Marina, Dilma, Aécio, Luciana ou Eduardo Jorge?

Por Maya Santana
Se você não vota no mesmo candidato, é tratado como inimigo

Se você não vota no mesmo candidato, é tratado como inimigo

Maya Santana

Agora que o dia 5 de outubro está chegando, a cena se verifica com mais e mais frequência: Você está numa roda de conhecidos (e desconhecidos), de repente iniciam uma conversa sobre as eleições. Você se aventura e diz que vai votar em um determinado candidato, seja lá qual for: Marina, Aécio, Dilma, Luciana ou Eduardo Jorge. O papo, ameno até então, invariavelmente desanda. Na mesma hora, uns dois ou três querem mostrar para você os defeitos do seu candidato e, sem cerimônia, depois de tecer elogios ao candidato deles, tentam cooptar você, para que vote no que vão votar. É impossível dialogar, ter uma discussão saudável, se a sua opinião não se encaixa na deles.

Irrita bastante dizer para alguém em quem você vai votar e ouvir do outro ou da outra uma verdadeira preleção, na qual vem embutido o desejo de mudar a sua opinião, não com ideias, mas desmerecendo você e a sua opção de candidato. Essas pessoas agem como se só elas vivessem a realidade do Brasil; só elas tivessem inteligência e conhecimento para saber o que é melhor para o país. São autoritárias e arrogantes. Tratam como inimigo e até partem para a agressão quem ousa contrariá-las. As redes sociais estão aí mostrando abertamente como a intolerância anda solta.

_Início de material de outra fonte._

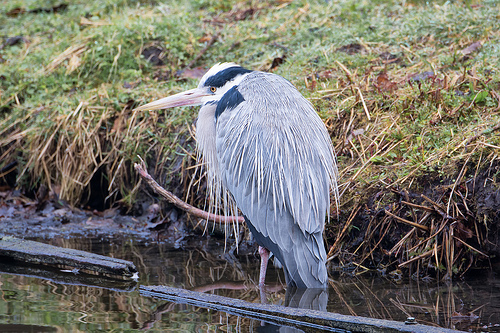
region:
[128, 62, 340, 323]
bird standing in the water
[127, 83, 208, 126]
beak of a bird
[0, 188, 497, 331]
water near some grass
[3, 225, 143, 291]
stick lying in the water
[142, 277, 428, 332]
stick lying in the water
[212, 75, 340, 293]
grey wing of a bird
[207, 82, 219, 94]
yellow eye of a bird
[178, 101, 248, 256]
white chest feathers of a bird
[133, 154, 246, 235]
stick near a bird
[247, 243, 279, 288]
leg of a bird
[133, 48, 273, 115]
Black and white feathers on head.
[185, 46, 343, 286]
Gray feathers on body of bird.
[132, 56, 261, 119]
Long tan beak on bird.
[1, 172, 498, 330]
Water beside grass and dirt.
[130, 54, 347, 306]
Bird standing in water.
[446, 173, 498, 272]
Mud beside the water.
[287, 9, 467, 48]
Green grass on the land.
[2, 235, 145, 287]
Wood in the water.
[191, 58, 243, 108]
Yellow eye on the bird.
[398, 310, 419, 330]
Bolt on the piece of wood.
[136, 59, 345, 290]
bird standing in water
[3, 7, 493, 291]
green grass on water bank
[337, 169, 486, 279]
dried grass on mud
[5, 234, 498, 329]
surface of calm water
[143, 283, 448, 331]
top of board in water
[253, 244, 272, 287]
pink leg of bird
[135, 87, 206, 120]
long pointed bird beak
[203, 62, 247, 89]
black stripe on white head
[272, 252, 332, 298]
tail feathers in water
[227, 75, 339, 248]
feathers on bird back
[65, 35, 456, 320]
A bird is by the side of a river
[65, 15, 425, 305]
A bird has landed in a lake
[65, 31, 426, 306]
The bird is looking for food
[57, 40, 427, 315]
The bird is looking for its prey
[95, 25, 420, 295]
The bird wants to find some dinner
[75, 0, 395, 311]
The bird has a long beak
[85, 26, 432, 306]
The bird has colorful feathers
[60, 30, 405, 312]
The bird is looking for its mate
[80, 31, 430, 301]
The bird is hiding from predators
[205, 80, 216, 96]
The eye of a bird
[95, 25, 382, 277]
bird next to water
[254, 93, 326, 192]
feathers on the bird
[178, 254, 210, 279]
water next to bird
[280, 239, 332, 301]
tail feathers of the bird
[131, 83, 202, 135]
beak of the bird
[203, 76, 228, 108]
eye of the bird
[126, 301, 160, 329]
reflection in the water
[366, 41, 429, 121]
land next to bird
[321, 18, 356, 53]
green grass on the ground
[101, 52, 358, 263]
bird with a long beak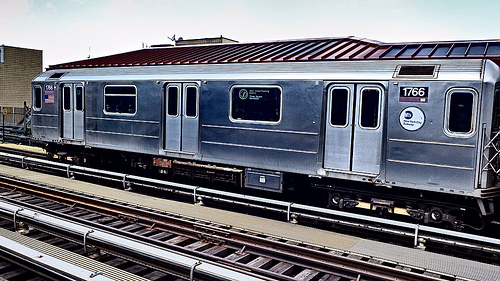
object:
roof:
[42, 36, 500, 73]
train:
[16, 35, 499, 225]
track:
[1, 160, 384, 280]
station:
[0, 33, 500, 279]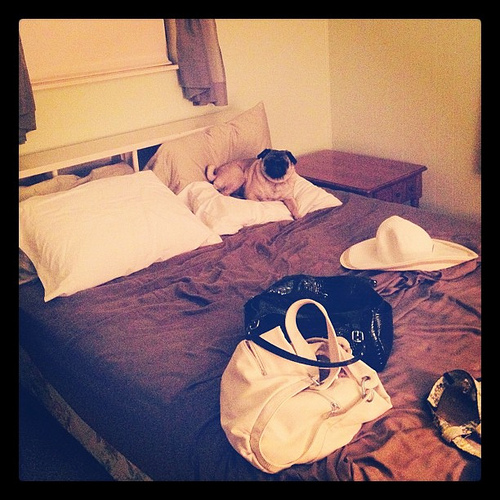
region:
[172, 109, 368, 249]
"The pug is laying on the pillows"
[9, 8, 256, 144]
"The window has a blind and a curtain"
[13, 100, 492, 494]
"A picture of a bed"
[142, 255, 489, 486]
"There are purses on the bed"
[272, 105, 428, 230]
"There is a small table beside the bed"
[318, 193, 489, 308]
"There is a hat on the bed"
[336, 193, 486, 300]
"The hat is white"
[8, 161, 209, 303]
"The pillow is white"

Há poucos dias, o escritor Luiz Rufatto escreveu um artigo para o jornal El País com o título “Reféns da Intolerância“, falando exatamente do quanto é difícil para nós conviver com quem tem opiniões que divergem das nossas. Postei esse artigo aqui no 50emais. É dele que retirei esse parágrafo:

“Acredito que todos já sabíamos que nós, os brasileiros, somos intolerantes – mas é assustador perceber, por meio das redes sociais, o tamanho desse problema, fruto da ignorância e da arrogância. Temos uma enorme dificuldade de conviver com opiniões contrárias ou divergentes das nossas. Somos cordiais com todos aqueles que, de alguma maneira, comungam conosco pontos de vista similares, mas basta o menor sinal de contrariedade para demonstrarmos toda a nossa fúria. Como não estamos familiarizados com o exercício do diálogo, ao invés de buscar convencer o outro com argumentos, partimos imediatamente para a tentativa de aniquilá-lo.”

Isso, a gente presencia a toda hora. Você mesmo já deve ter vivido essa situação das mais desagradáveis. Quando será que vamos nos convencer que a troca franca de ideias é a mais enriquecedora das experiências? Quando será que vamos ter maturidade suficiente para por fim a essa patrulha inominável?